Associations of Kidney Functional Magnetic Resonance Imaging Biomarkers with Markers of Inflammation in Individuals with CKD

Background Greater fibrosis and decreased oxygenation may amplify systemic inflammation, but data on the associations of kidney functional magnetic resonance imaging (fMRI) measurements of fibrosis (apparent diffusion coefficient [ADC]) and oxygenation (relaxation rate [R2*]) with systemic markers of inflammation are limited. Methods We evaluated associations of baseline kidney fMRI-derived ADC and R2* with baseline and follow-up serum IL-6 and C-reactive protein (CRP) in 127 participants from the CKD Optimal Management with Binders and NicotinamidE trial, a randomized, 12-month trial of nicotinamide and lanthanum carbonate versus placebo in individuals with CKD stages 3-4. Cross-sectional analyses of baseline kidney fMRI biomarkers and markers of inflammation used multivariable linear regression. Longitudinal analyses of baseline kidney fMRI biomarkers and change in markers of inflammation over time used linear mixed-effects models.
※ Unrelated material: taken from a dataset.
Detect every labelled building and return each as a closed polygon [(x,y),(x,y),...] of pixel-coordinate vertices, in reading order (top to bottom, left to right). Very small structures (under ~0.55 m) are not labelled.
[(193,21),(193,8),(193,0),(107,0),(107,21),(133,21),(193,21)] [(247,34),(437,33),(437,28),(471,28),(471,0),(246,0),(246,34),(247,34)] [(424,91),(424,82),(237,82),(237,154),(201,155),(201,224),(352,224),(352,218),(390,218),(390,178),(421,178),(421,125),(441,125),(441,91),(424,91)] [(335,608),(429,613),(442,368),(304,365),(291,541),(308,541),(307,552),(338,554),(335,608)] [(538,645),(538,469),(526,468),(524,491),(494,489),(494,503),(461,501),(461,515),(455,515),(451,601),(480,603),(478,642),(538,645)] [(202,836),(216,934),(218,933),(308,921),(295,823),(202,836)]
Results Mean +/- SD eGFR, ADC, and R2* were 32.2 +/- 8.7 ml/min per 1.73 m(2), 1.46 +/- 0.17x10(-3) mm(2)/s, and 20.3 +/- 3.1 s(-1), respectively. Median (interquartile range) IL-6 and CRP were 3.7 (2.4-4.9) pg/ml and 2.8 (1.2-6.3) mg/L, respectively. After multivariable adjustment, IL-6 and CRP were 13.1% and 27.3% higher per 1 SD decrease in baseline cortical ADC, respectively. Baseline cortical R2* did not have a significant association with IL-6 or CRP. Mean annual IL-6 and CRP slopes were 0.98 pg/ml per year and 0.91 mg/L per year, respectively. Baseline cortical ADC and R2* did not have significant associations with change in IL-6 or CRP over time. Conclusions Lower cortical ADC, suggestive of greater fibrosis, was associated with higher systemic inflammation. Baseline kidney fMRI biomarkers did not associate with changes in systemic markers of inflammation over time.